J. S. Phillips, whose interest in the land was sold to satisfy the mortgage, came to this county from Northern California about 1882. He did not have a large capital to back him, but he is a man of prodigious energy. He plunged in very deep in speculation on the Puente ranch, where he bought a large tract of fine land. He built a ditch from the mouth of the San Gabriel caƱon, several miles long, and all cemented. He constructed a great reservoir and piped the water from this to a townsite which he named Covina, and to his lands. The sale of lots and of farm tracts was rapid, and soon Covina became quite a town. It is a very promising community today, with a large area of fine bearing orchards all around it. About 1885 he sold a large slice of his lands to some one who pretended to represent large capital in Chicago, and had that sale been fully consummated, Mr. Phillips would be a rich man today. But it fell through after much delay, and that crippled him. Then he got into a long and vexatious dispute with other interests about the water he took out of the San Gabriel, which cost him a great deal of money and delayed the sale of his lands.
In the meantime, Mr. Phillips had other irons in the fire. He had been a miner, and had big interests in holes in the ground up North, in some of the mountain counties. These were of the nature of the horseleech's daughters, and kept up a loud and prolonged cry, the burden of which was, "Give! Give!" To get money for his mines Mr. Phillips is reported to have sold a great deal of land at reasonable prices, getting very little down. In some cases, it is said he got not a dollar cash. He gave contracts and then hypothecated the paper to get money for his mining schemes. This prevented him from paying up on his lands, and at the time tied him up in a very bad way, preventing him from turning around in the present slow state of the market, and thus all he had went by the board.
Mr.
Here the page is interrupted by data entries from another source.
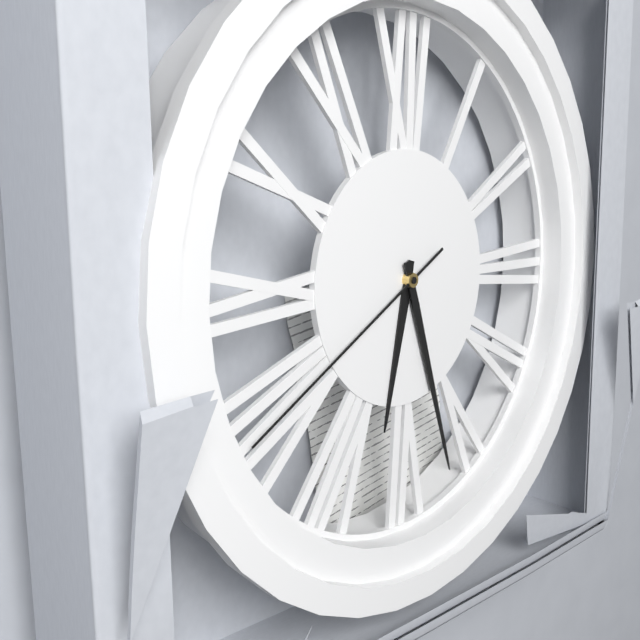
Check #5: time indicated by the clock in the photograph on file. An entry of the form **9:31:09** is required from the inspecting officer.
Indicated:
**6:27:40**
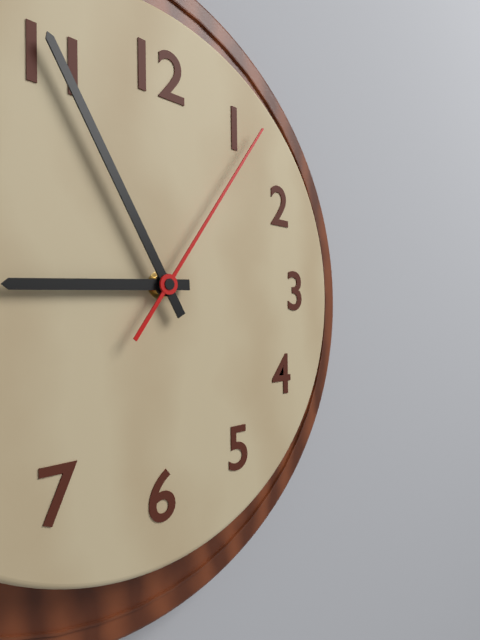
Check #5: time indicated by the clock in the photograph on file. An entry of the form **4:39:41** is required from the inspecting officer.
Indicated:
**8:55:06**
Phillips deserved a better fate; he is a man of great energy, and had matters gone smoothly with him he would at once have developed in a very marked manner a delightful bit of this section, and made himself a very rich man. The moral of it all is that he segregated from the original mass a more extended portion than he was able to masticate. He is not alone in this matter, but has companions in misery. But the comfort derivable from this fuel is rather cold in its nature.3

References:

1 Newspapers.com.
2 Pflueger, D. H. 1964. Covina: Sunflowers, Citrus, Subdivisions. Castle Press, Pasadena, California, 372pp.
3 California Digital Newspaper Collection, U.C. Riverside Center for Bibliographical Studies and Research.